I tested for my yellow belt today...and passed! Yay-hoo! Will be excited to begin learning new things after the Christmas break!


----------



## Carol (Dec 20, 2007)

Congratulations!   Your first test passed!   

artyon: artyon: artyon:  


Great feeling, isn't it?


----------



## stickarts (Dec 20, 2007)

Congrats!!


----------



## Drac (Dec 20, 2007)

*Congrats!!!!!*


----------



## Kennedy_Shogen_Ryu (Dec 20, 2007)

Congratulations on your early Christmas present!


----------



## kosho (Dec 21, 2007)

Nice Job, 
              Have a safe Break.

Kosho


----------



## sksblackbelt (Dec 22, 2007)

May it be the first of many!


----------



## crushing (Dec 22, 2007)

Congrats!


----------



## ktaylor75 (Dec 22, 2007)

Thank you all


----------



## masherdong (Dec 22, 2007)

Congrats!


----------



## Ping898 (Dec 22, 2007)

Congratulations!!!!!


----------



## KempoGuy06 (Dec 26, 2007)

congrats.
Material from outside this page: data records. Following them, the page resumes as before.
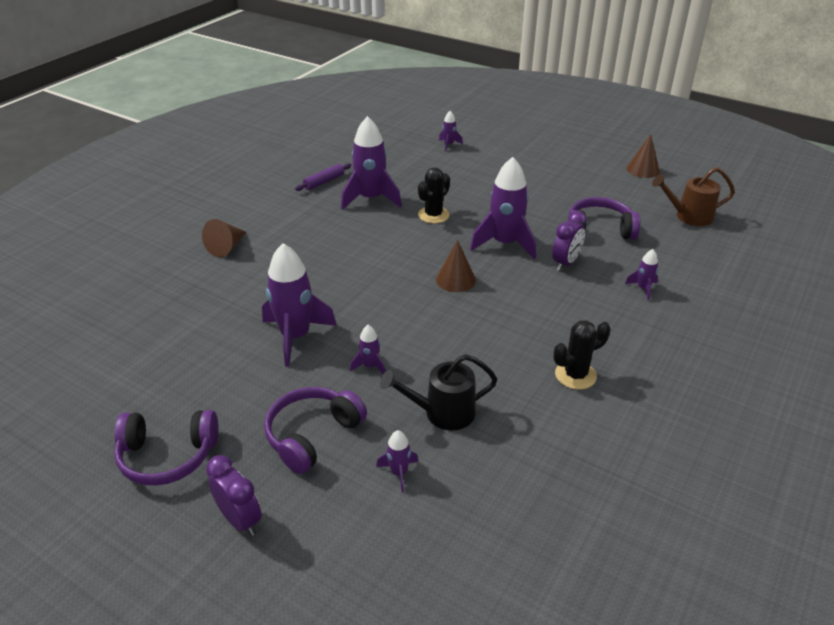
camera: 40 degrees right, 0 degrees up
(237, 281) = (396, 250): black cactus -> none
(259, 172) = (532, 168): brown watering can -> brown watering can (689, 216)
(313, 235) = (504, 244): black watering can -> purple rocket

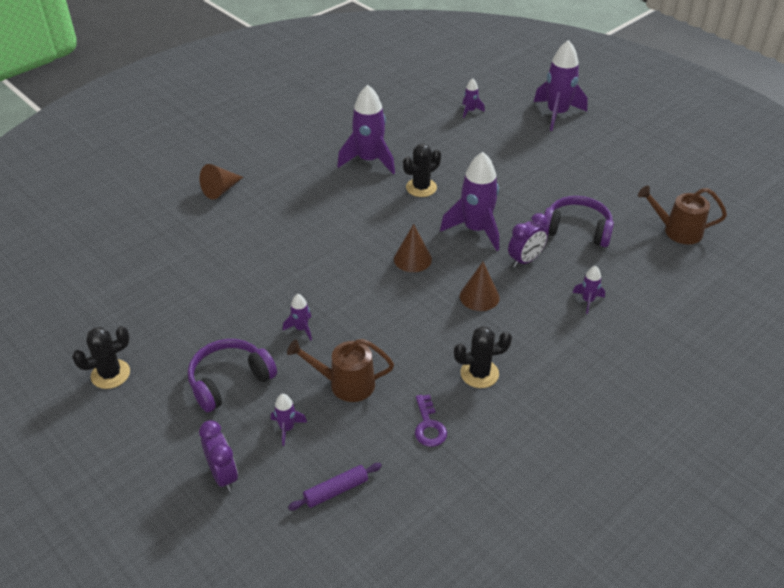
camera: 15 degrees right, 5 degrees up
(167, 456) = (110, 374): purple headphones -> black cactus
(240, 520) = (148, 439): purple clock -> purple clock (223, 475)
(295, 336) = (248, 288): purple rocket -> purple rocket (557, 114)
(324, 182) = (333, 135): purple rolling pin -> purple rolling pin (336, 491)
(442, 413) = (345, 384): black watering can -> brown watering can
(550, 438) = (429, 426): none -> purple key
(643, 169) = (657, 170): brown cone -> brown cone (479, 296)

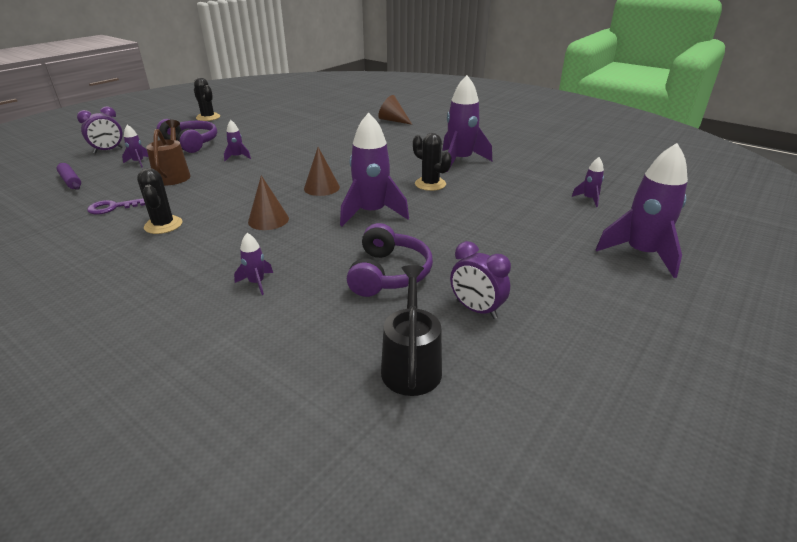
camera: 80 degrees right, 10 degrees down
(525, 260) = (326, 241): purple clock -> purple clock (476, 309)
(677, 231) = (411, 365): brown watering can -> black watering can

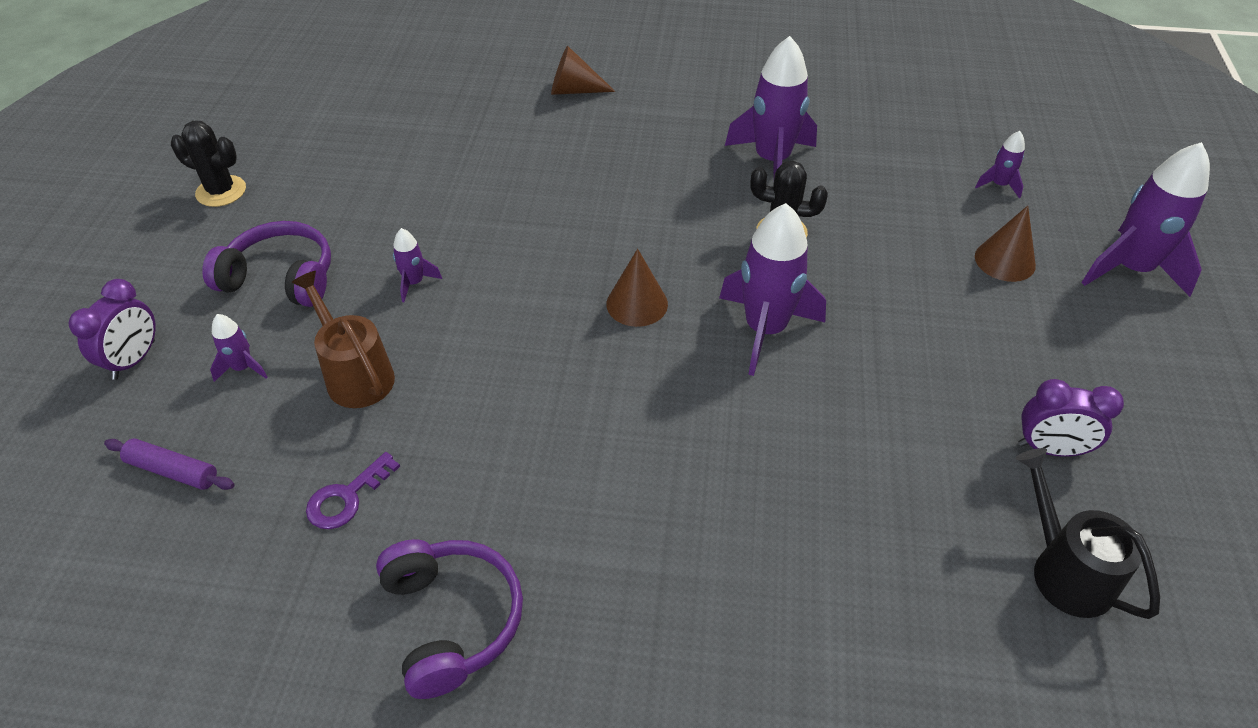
camera: 30 degrees left, 15 degrees up
(163, 225) = (488, 495): black cactus -> none
(256, 283) = (760, 539): purple rocket -> none
(268, 220) = (637, 409): brown cone -> brown cone (1005, 260)
(388, 273) = (902, 438): purple headphones -> purple headphones (452, 620)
I remember mine. It seems like a life time ago

B


----------



## jamz (Jan 12, 2008)

Congrats!  I got mine two days after you got yours!


----------



## arnisador (Jan 12, 2008)

Good for both of you!


----------



## anubis4b (Jan 12, 2008)

Congrats to you both!


----------



## Marchfly (Jan 12, 2008)

Congratulations. 

Hope to retain the passion and move ahead in leaps and bounds.


----------



## ktaylor75 (Jan 13, 2008)

congratulations Jamz!  ain't it nice to have a colored belt now?  lol.  One guy (who tested for his black belt saturday) is excited that I got my yellow cause as he says now, "Now I can take you down."  lol  I am in trouble now...hehehe


----------